Marcelo e os abusos sexuais. Isabel Moreira contraria Costa: "Todas as pessoas interpretaram como eu interpretei"
12-10-2022 - 18:07
 • Pedro Mesquita , com Pedro Valente Lima

Deputada do Partido Socialista lamenta as primeiras declarações do Presidente, que deveriam ter sido mais empáticas e dirigidas às vítimas. Ainda assim, valoriza a tentativa de correção e contextualização posterior de Marcelo, que considera clarificadora e "extremamente importante".

A deputada socialista Isabel Moreira contraria o primeiro-ministro António Costa que, esta quarta-feira, expressou "total solidariedade" com o Presidente da República, na sequência do que diz ter sido uma "interpretação inaceitável" das declarações de Marcelo sobre abusos sexuais na Igreja Católica.

António Costa sublinhou, inclusivamente, que "quem tem feito esta interpretação é que deve um pedido de desculpas ao Presidente da República". No entanto, Isabel Moreira discorda.

"O Presidente disse aquilo que disse. Portanto, todas as pessoas interpretaram como eu interpretei. E o Presidente veio agora dizer uma segunda coisa, que é extremamente importante e grave. Vem dizer que considera que o número de vítimas é muitíssimo superior àquele que foi apurado", disse à Renascença.

Num primeiro momento, Isabel Moreira diz ter ficado "muito chocada" com as declarações de Marcelo sobre as mais de 400 denúncias de abuso sexual na Igreja apuradas pela Comissão Independente que investiga as denúncias de alegados abusos sexuais na Igreja, embora considere que o Presidente já se terá retratado.

Para a deputada do Partido Socialista (PS), este é um "tema doloroso" sobre o qual o Presidente devia ter tido mais cuidado.

"Se há alguém, sobretudo um Presidente da República, que entende expressar-se sobre a matéria, parece-me ser de bom senso que a primeira palavra deve ser dirigida às vítimas", sublinha.

Neste tipo de incidentes, Isabel Moreira considera "não ser razoável" que a primeira reação de Marcelo tenha sido relativamente ao número de vítimas apuradas no processo, "quando se sabe que é evidente, fosse o número que fosse, que já seria inaceitável".

"Uma frase como «400 [vítimas] num universo de milhões não é um número assim tão elevado» é uma frase que magoa não só a sociedade como um todo, mas magoa diretamente as vítimas."

Deste modo, a deputada socialista sentiu que haveria a "necessidade de um pedido de desculpas imediato às vítimas" da parte do Presidente. "Não só àquelas que tiveram coragem de se chegar à frente, mas às muitas vítimas - que serão certamente muitas mais - que não conseguem falar sobre o assunto", reforça.

As reações de Isabel Moreira também não passaram despercebidas na rede social Twitter, na qual reitera a sua opinião.

Isabel Moreira soube pela Renascença da posição de António Costa, que considerou que as críticas ao Presidente da República configuram uma "interpretação inaceitável" das palavras do Chefe do Estado e diz não ter ouvido as declarações do primeiro-ministro.

"Estamos a falar das feridas mais profundas que podem atingir uma pessoa, sobretudo numa idade tão crucial para o desenvolvimento da sua personalidade.
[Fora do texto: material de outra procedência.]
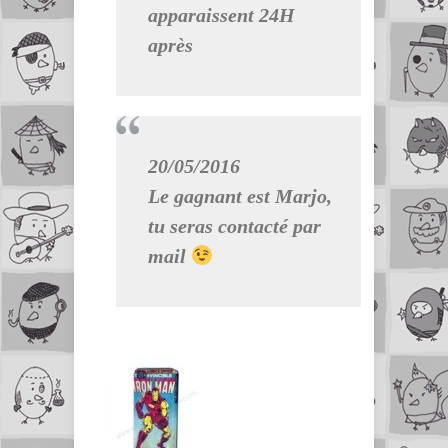
apparaissent 24H
après
20/05/2016
Le gagnant est Marjo,
tu seras contacté par
mail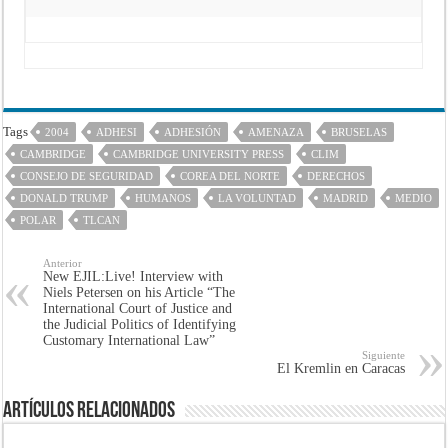
Tags
2004
ADHESI
ADHESIÓN
AMENAZA
BRUSELAS
CAMBRIDGE
CAMBRIDGE UNIVERSITY PRESS
CLIM
CONSEJO DE SEGURIDAD
COREA DEL NORTE
DERECHOS
DONALD TRUMP
HUMANOS
LA VOLUNTAD
MADRID
MEDIO
POLAR
TLCAN
Anterior
New EJIL:Live! Interview with
Niels Petersen on his Article “The
International Court of Justice and
the Judicial Politics of Identifying
Customary International Law”
Siguiente
El Kremlin en Caracas
Artículos Relacionados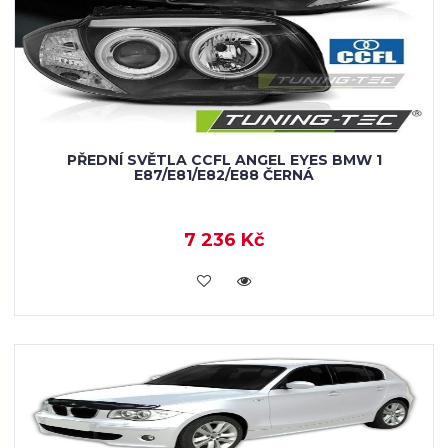
PŘEDNÍ SVĚTLA CCFL ANGEL EYES BMW 1
E87/E81/E82/E88 ČERNÁ
7 236 Kč
KOUPIT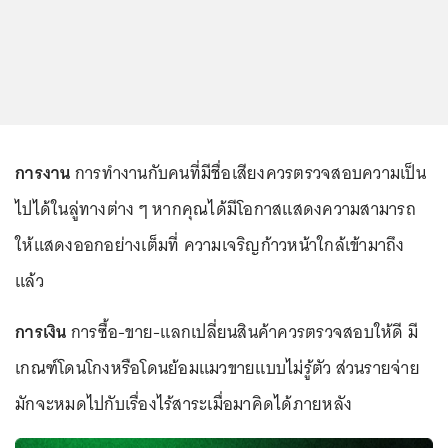
การงาน
การทำงานกับคนที่มีชื่อเสียงควรตรวจสอบความเป็น
ไปได้ในลู่ทางต่าง ๆ หากคุณได้มีโอกาสแสดงความสามารถ
ให้แสดงออกอย่างเต็มที่ ความเจริญก้าวหน้าใกล้เข้ามาถึง
แล้ว
การเงิน
การซื้อ-ขาย-แลกเปลี่ยนสินค้าควรตรวจสอบให้ดี มี
เกณฑ์โดนโกงหรือโดนย้อมแมวขายแบบไม่รู้ตัว ส่วนรายจ่าย
มักจะหมดไปกับเรื่องไร้สาระเมื่อมาคิดได้ภายหลัง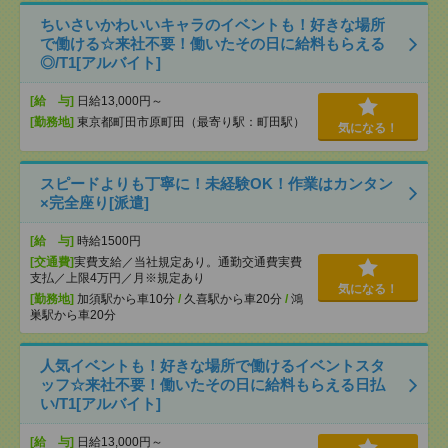
ちいさいかわいいキャラのイベントも！好きな場所
で働ける☆来社不要！働いたその日に給料もらえる
◎/T1[アルバイト]
[給 与]
日給13,000円～
[勤務地]
東京都町田市原町田（最寄り駅：町田駅）
気になる！
スピードよりも丁寧に！未経験OK！作業はカンタン
×完全座り[派遣]
[給 与]
時給1500円
[交通費]
実費支給／当社規定あり。通勤交通費実費
支払／上限4万円／月※規定あり
気になる！
[勤務地]
加須駅から車10分
/
久喜駅から車20分
/
鴻
巣駅から車20分
人気イベントも！好きな場所で働けるイベントスタ
ッフ☆来社不要！働いたその日に給料もらえる日払
い/T1[アルバイト]
[給 与]
日給13,000円～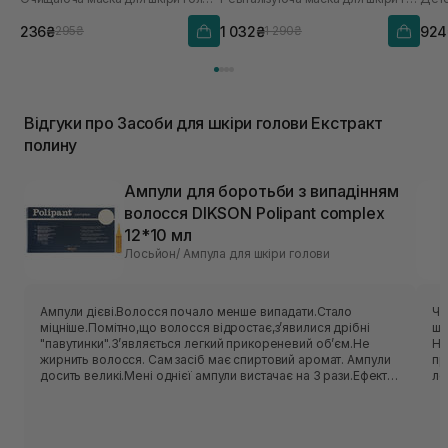
Scalp Scaler 50 мл
236₴
1 032₴
924
295₴
1 290₴
Відгуки про Засоби для шкіри голови Екстракт
полину
Ампули для боротьби з випадінням
волосся DIKSON Polipant complex
12*10 мл
Лосьйон/ Ампула для шкіри голови
Ампули дієві.Волосся почало менше випадати.Стало
Чу
міцніше.Помітно,що волосся відростає,зʼявилися дрібні
шк
"павутинки".Зʼявляється легкий прикореневий обʼєм.Не
Ні
жирнить волосся. Сам засіб має спиртовий аромат. Ампули
пр
досить великі.Мені однієї ампули вистачає на 3 рази.Ефект
ле
після ампул тримається довго(мається на увазі що волосся
ви
не випадає і нові волосинки відростають постійно)після
з 
однієї упаковки,це в моєму випадку)
пі
sp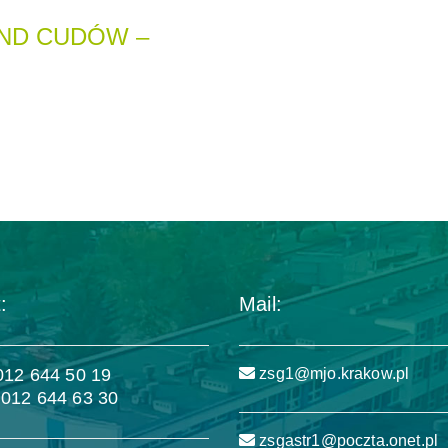
ND CUDÓW –
:
Mail:
 012 644 50 19
zsg1@mjo.krakow.pl
 012 644 63 30
zsgastr1@poczta.onet.pl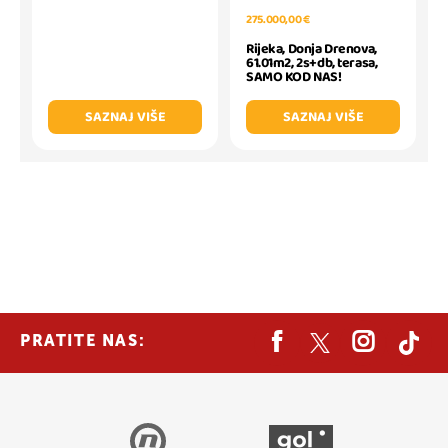
275.000,00 €
Rijeka, Donja Drenova,
61.01m2, 2s+db, terasa,
SAMO KOD NAS!
SAZNAJ VIŠE
SAZNAJ VIŠE
PRATITE NAS: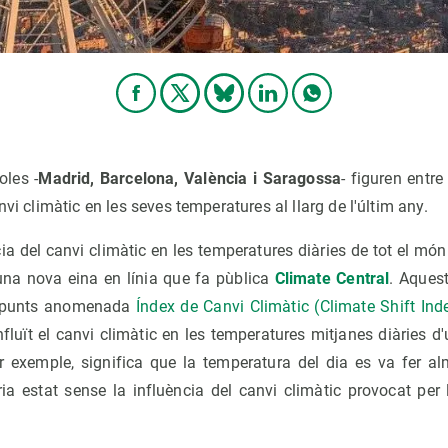
oles -
Madrid, Barcelona, València i Saragossa
- figuren entr
nvi climàtic en les seves temperatures al llarg de l'últim any.
ia del canvi climàtic en les temperatures diàries de tot el mó
una nova eina en línia que fa pùblica
Climate Central
. Aquest
c punts anomenada
Índex de Canvi Climàtic (Climate Shift Inde
luït el canvi climàtic en les temperatures mitjanes diàries d
er exemple, significa que la temperatura del dia es va fer
ia estat sense la influència del canvi climàtic provocat per l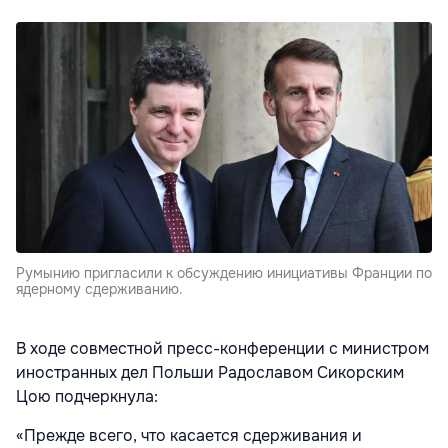
Румынию пригласили к обсуждению инициативы Франции по
ядерному сдерживанию.
В ходе совместной пресс-конференции с министром
иностранных дел Польши Радославом Сикорским
Цою подчеркнула:
«Прежде всего, что касается сдерживания и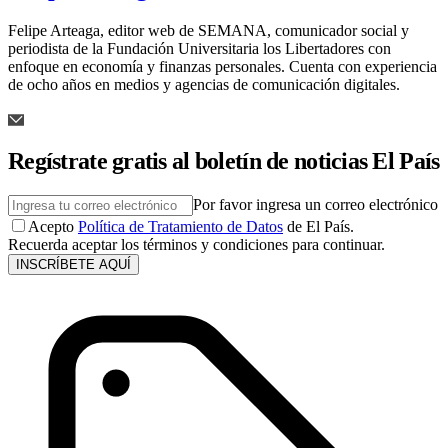
Felipe Arteaga, editor web de SEMANA, comunicador social y
periodista de la Fundación Universitaria los Libertadores con
enfoque en economía y finanzas personales. Cuenta con experiencia
de ocho años en medios y agencias de comunicación digitales.
Regístrate gratis al boletín de noticias El País
Por favor ingresa un correo electrónico
Acepto
Política de Tratamiento de Datos
de El País.
Recuerda aceptar los términos y condiciones para continuar.
INSCRÍBETE AQUÍ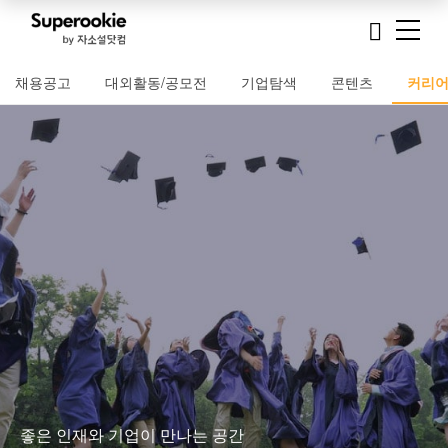
채용공고
대외활동/공모전
기업탐색
콘텐츠
커리
좋은 인재와
기업이 만나는 공간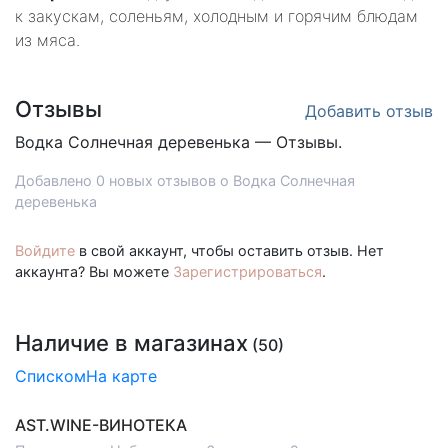
к закускам, соленьям, холодным и горячим блюдам
из мяса.
Отзывы
Добавить отзыв
Водка
Солнечная деревенька — Отзывы.
Добавлено 0 новых отзывов о Водка Солнечная
деревенька
Войдите
в свой аккаунт, чтобы оставить отзыв. Нет
аккаунта? Вы можете
Зарегистрироваться
.
Наличие в магазинах
(50)
Списком
На карте
AST.WINE-ВИНОТЕКА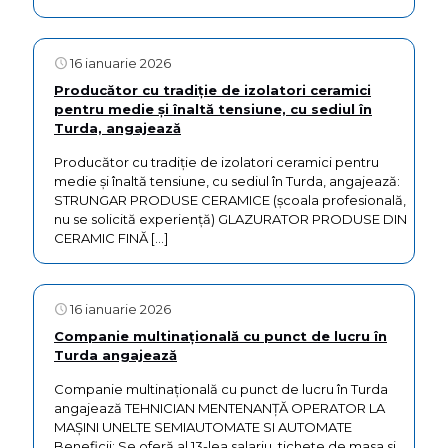
16 ianuarie 2026
Producător cu tradiție de izolatori ceramici
pentru medie și înaltă tensiune, cu sediul în
Turda, angajează
Producător cu tradiție de izolatori ceramici pentru
medie și înaltă tensiune, cu sediul în Turda, angajează:
STRUNGAR PRODUSE CERAMICE (școala profesională,
nu se solicită experiență) GLAZURATOR PRODUSE DIN
CERAMIC FINĂ
[…]
16 ianuarie 2026
Companie multinațională cu punct de lucru în
Turda angajează
Companie multinațională cu punct de lucru în Turda
angajează TEHNICIAN MENTENANȚĂ OPERATOR LA
MAȘINI UNELTE SEMIAUTOMATE SI AUTOMATE
Beneficii: Se oferă al 13-lea salariu, tichete de masa si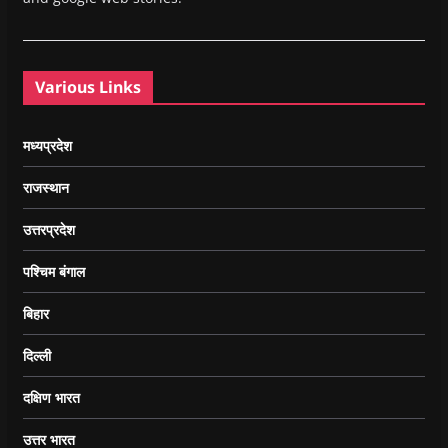
Various Links
मध्यप्रदेश
राजस्थान
उत्तरप्रदेश
पश्चिम बंगाल
बिहार
दिल्ली
दक्षिण भारत
उत्तर भारत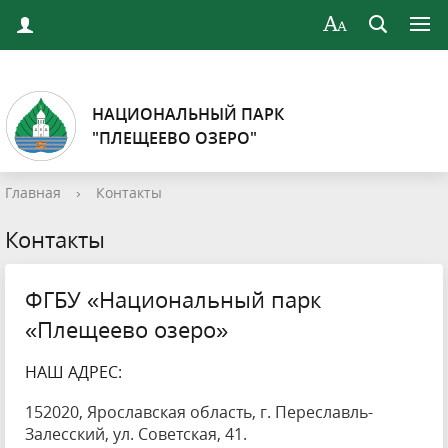
НАЦИОНАЛЬНЫЙ ПАРК
"ПЛЕЩЕЕВО ОЗЕРО"
Главная
›
Контакты
Контакты
ФГБУ «Национальный парк
«Плещеево озеро»
НАШ АДРЕС:
152020, Ярославская область, г. Переславль-
Залесский, ул. Советская, 41.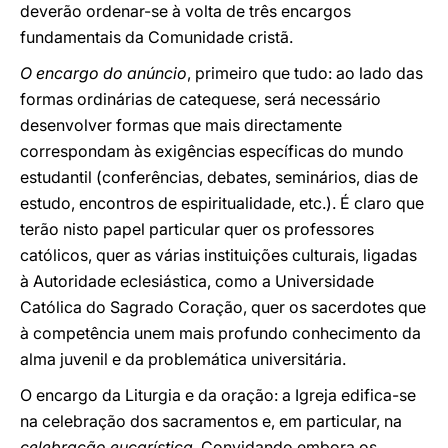
deverão ordenar-se à volta de três encargos
fundamentais da Comunidade cristã.
O encargo do anúncio
, primeiro que tudo: ao lado das
formas ordinárias de catequese, será necessário
desenvolver formas que mais directamente
correspondam às exigências específicas do mundo
estudantil (conferências, debates, seminários, dias de
estudo, encontros de espiritualidade, etc.). É claro que
terão nisto papel particular quer os professores
católicos, quer as várias instituições culturais, ligadas
à Autoridade eclesiástica, como a Universidade
Católica do Sagrado Coração, quer os sacerdotes que
à competência unem mais profundo conhecimento da
alma juvenil e da problemática universitária.
O encargo da Liturgia e da oração: a Igreja edifica-se
na celebração dos sacramentos e, em particular, na
celebração
eucarística
. Convidando embora os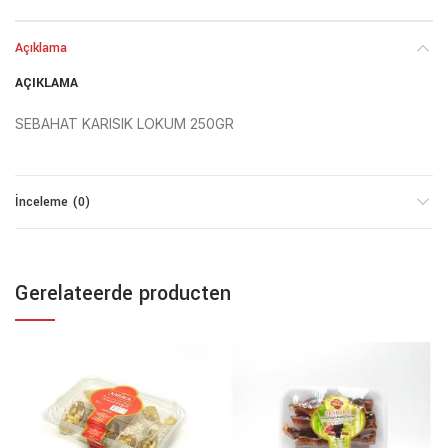
Açıklama
AÇIKLAMA
SEBAHAT KARISIK LOKUM 250GR
İnceleme (0)
Gerelateerde producten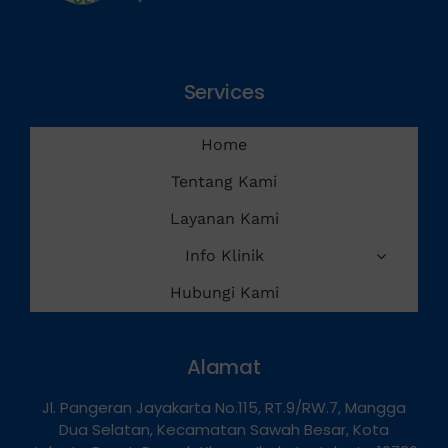
Services
Home
Tentang Kami
Layanan Kami
Info Klinik
Hubungi Kami
Alamat
Jl. Pangeran Jayakarta No.115, RT.9/RW.7, Mangga
Dua Selatan, Kecamatan Sawah Besar, Kota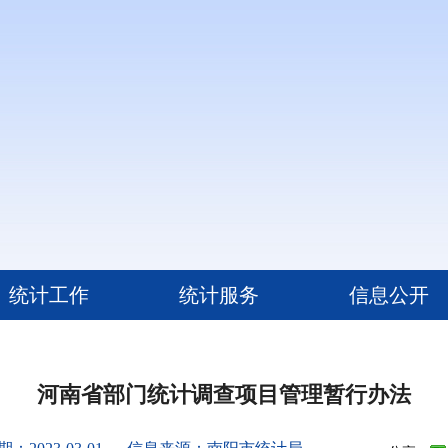
统计工作
统计服务
信息公开
河南省部门统计调查项目管理暂行办法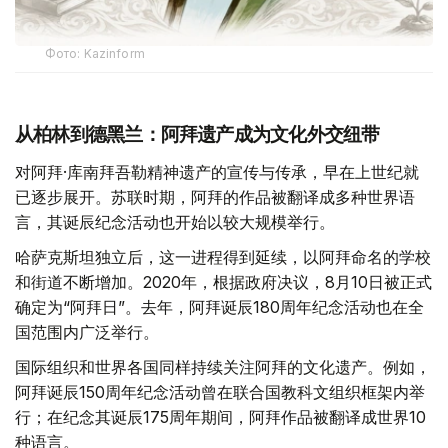
Фото: Kazinform
从柏林到德黑兰：阿拜遗产成为文化外交纽带
对阿拜·库南拜吾勒精神遗产的宣传与传承，早在上世纪就
已逐步展开。苏联时期，阿拜的作品被翻译成多种世界语
言，其诞辰纪念活动也开始以较大规模举行。
哈萨克斯坦独立后，这一进程得到延续，以阿拜命名的学校
和街道不断增加。2020年，根据政府决议，8月10日被正式
确定为“阿拜日”。去年，阿拜诞辰180周年纪念活动也在全
国范围内广泛举行。
国际组织和世界各国同样持续关注阿拜的文化遗产。例如，
阿拜诞辰150周年纪念活动曾在联合国教科文组织框架内举
行；在纪念其诞辰175周年期间，阿拜作品被翻译成世界10
种语言。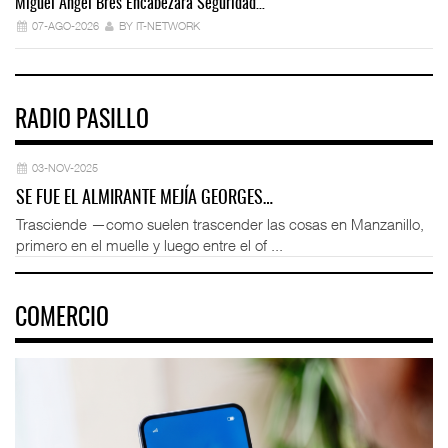
Miguel Ángel Bres Encabezará Seguridad…
Co
07-AGO-2026
BY IT-NETWORK
RADIO PASILLO
03-NOV-2025
SE FUE EL ALMIRANTE MEJÍA GEORGES…
Trasciende —como suelen trascender las cosas en Manzanillo,
primero en el muelle y luego entre el of ...
COMERCIO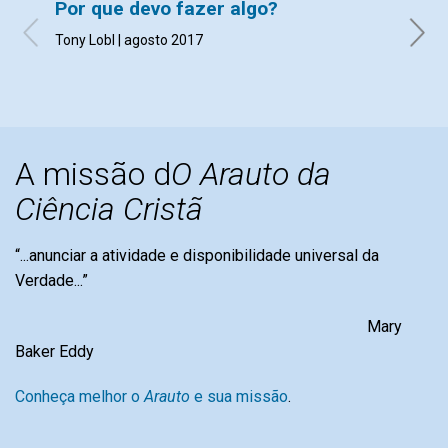
Por que devo fazer algo?
Arau
Tony Lobl | agosto 2017
agost
A missão d
O Arauto da
Ciência Cristã
“...anunciar a atividade e disponibilidade universal da
Verdade...”
Mary
Baker Eddy
Conheça melhor o
Arauto
e sua missão
.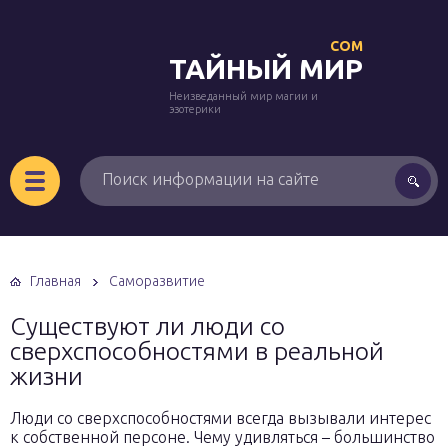
COM
ТАЙНЫЙ МИР
Неизведанный мир магии и
эзотерики
Главная
Саморазвитие
Существуют ли люди со
сверхспособностями в реальной
жизни
Люди со сверхспособностями всегда вызывали интерес
к собственной персоне. Чему удивляться – большинство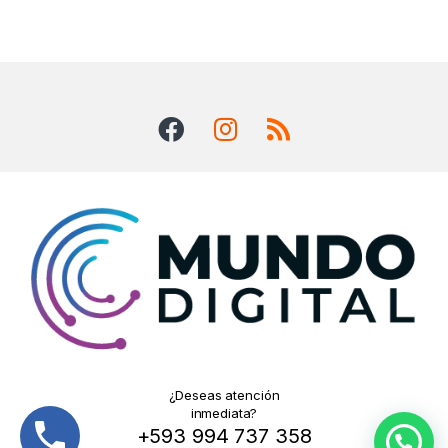
¿Deseas atención
inmediata?
+593 994 737 358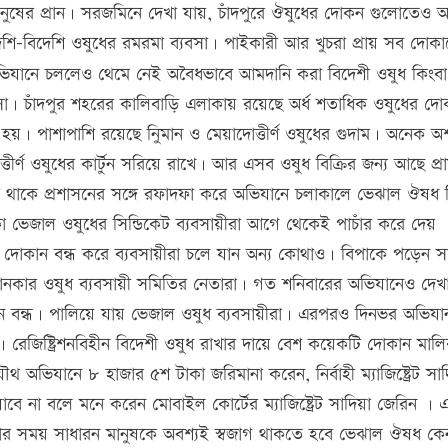
নুষের প্রান। সরজমিনে দেখা যায়, চাঁদপুরে ঔষুধের দোকন গুলোতেও অ
 দেশি-বিদেশি ওষুধের রমরমা ব্যবসা। পাইকারী আর খুচরা প্রায় সব দোক
 অভিযানে চললেও থেমে নেই অবৈধভাবে আমদানি করা বিদেশী ওষুধ কিংবা
্যবসা। চাঁদপুর শহরের কালিবাড়ি এলাকায় রয়েছে অর্ধ শতাধিক ওষুধের দ
য়। পাশাপাশি রয়েছে নিুমান ও মেয়াদোত্তীর্ণ ওষুধের গুদাম। অনেক অশ
র্ণ ওষুধের কার্টুন সরিয়ে রাখে। আর এসব ওষুধ বিক্রির জন্য আছে প্র
 থাকে প্রশাসনের সঙ্গে রফাদফা করে অভিযানে চলাকালে ভেঝাল ঔষধ বি
া ভেজাল ওষুধের সিন্ডিকেট ব্যবসায়ীরা আগে থেকেই পাচাঁর করে দেয়
 দোকান বন্ধ করে ব্যবসায়ীরা চলে যান অন্য কোথাও। বিপাকে পড়েন স
নকার ওষুধ ব্যবসায়ী সমিতির নেতারা। গত শনিবারের অভিযানেও দেখ
কান বন্ধ। পালিয়ে যায় ভেজাল ওষুধ ব্যবসায়ীরা। এরপরও দিনভর অভিযা
র। রেজিষ্ট্রিশনবিহীন বিদেশী ওষুধ রাখার দায়ে বেশ কয়েকটি দোকান মাল
 অভিযানে ৮ হাজার ৫শ টাকা জরিমানা করেন, নির্বাহী ম্যাজিষ্ট্রেট সাদ
বে না বলে মনে করেন মোবাইল কোর্টের ম্যাজিষ্ট্রেট সাদিয়া জেরিন ।
কেনার সময় সাধারন মানুষকে অবশ্যই স্বজাগ থাকতে হবে ভেঝাল ঔষধ কে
Tanto é assim, que o Presidente sentiu a necessidade de explicar melhor o que queria dizer."

Isabel Moreira salienta também que Marcelo não tem tido a melhor postura neste capítulo dos abusos na Igreja: "As pessoas sentiram-se magoadas, porque já há um histórico de intervenções menos felizes [do Presidente] neste dossiê."

Momentos após ter reagido aos números avançados pela comissão independente aos jornalistas, Marcelo Rebelo de Sousa viu-se obrigado a corrigir e a contextualizar as suas palavras, em declarações à RTP, nas quais nega ter desvalorizado a gravidade da situação.

Também na rede social Twitter, já depois de ter falado à Renascença, Isabel Moreira apontou o dedo à cumplicidade do Presidente com a Igreja, reiterando que a prioridade é proteger as vítimas.

Ainda assim, para Isabel Moreira, as declarações posteriores do Presidente foram "extremamente importantes" e permitiram "corrigir, de alguma maneira", a sua reação inicial.

"Porque o Presidente afirma que o que queria dizer era que, num universo certamente gigantesco, não são certamente estes 400 [casos] que são relevantes, porque haverá muitos mais."

No entanto, a deputada socialista não descura as palavras iniciais: "A primeira [declaração] deu azo a uma interpretação indignada das pessoas que eu acho absolutamente razoável". "Portanto, todas as pessoas interpretaram como eu interpretei", explica.